Série d'exercices ->
(a) D'après le texte à lire, que font les entreprises du secteur high-tech pour contrer la chute de leurs profits ?
(b) Traduisez en anglais cette phrase du texte à lire : « Les cours des actions du secteur dégringolent. »

Des composants aux services en passant par les équipements
et les réseaux, toute la filière passe au
rouge et annonce des pertes colossales.
-
des high-tech à l'économie en général,
par le truchement de la ménagère de moins
de cinquante ans
Pour contrer la chute de leurs profits,
les entreprises du secteur high-tech réduisent
à la fois leurs investissements et leurs effectifs,
ce qui a pour effet d'affecter la confiance de Wall Street
comme celle des ménages. Les cours des actions
du secteur dégringolent. Confrontés à
la fois à la dévalorisation de leur portefeuille
boursier et à la menace d'un licenciement, les
ménages diminuent leur consommation, avec pour
conséquence cette fois de compromettre les profits
des entreprises hors du secteur high tech,
qui en réponse procèdent à leur tour
à des coupes claires dans leurs investissements
et leurs effectifs. La spirale finit ainsi par s'emparer
de toute l'économie.

Données enregistrées ->
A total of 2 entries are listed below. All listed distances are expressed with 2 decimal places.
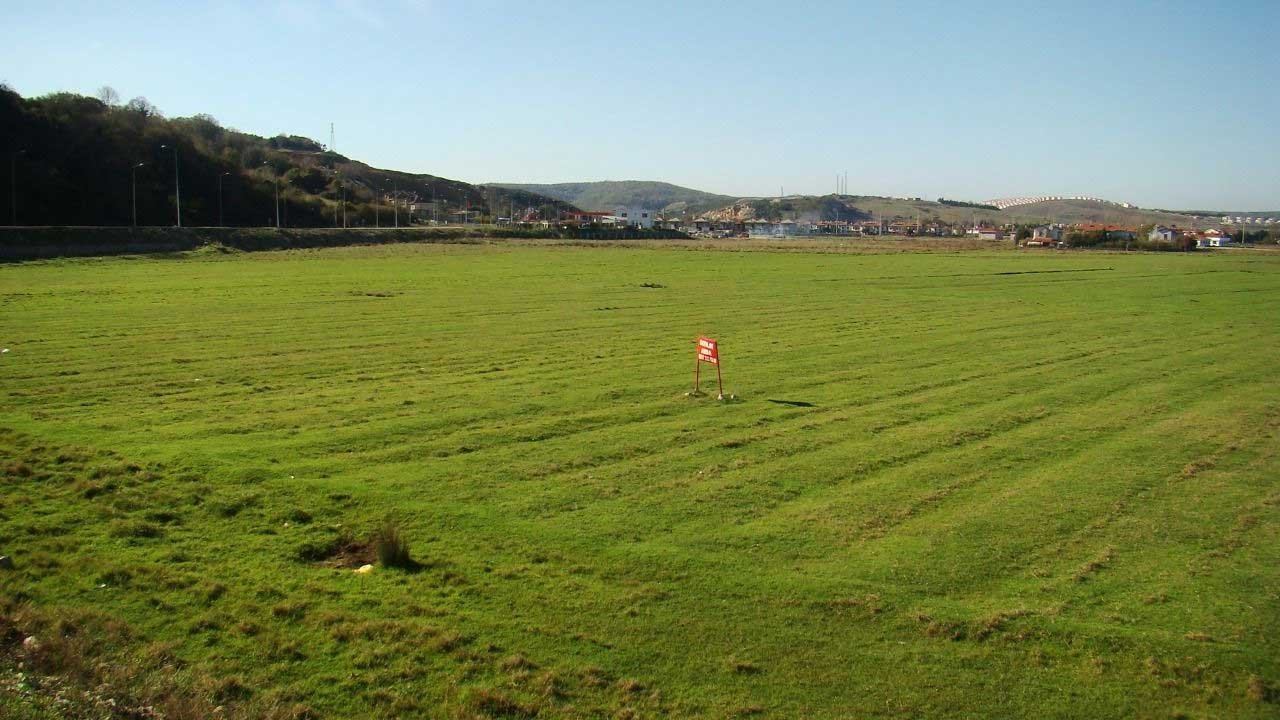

Réponses données ->
(a) Elles réduisent à la fois leurs investissements et leurs effectifs.

(b) Share prices in the sector are plummeting.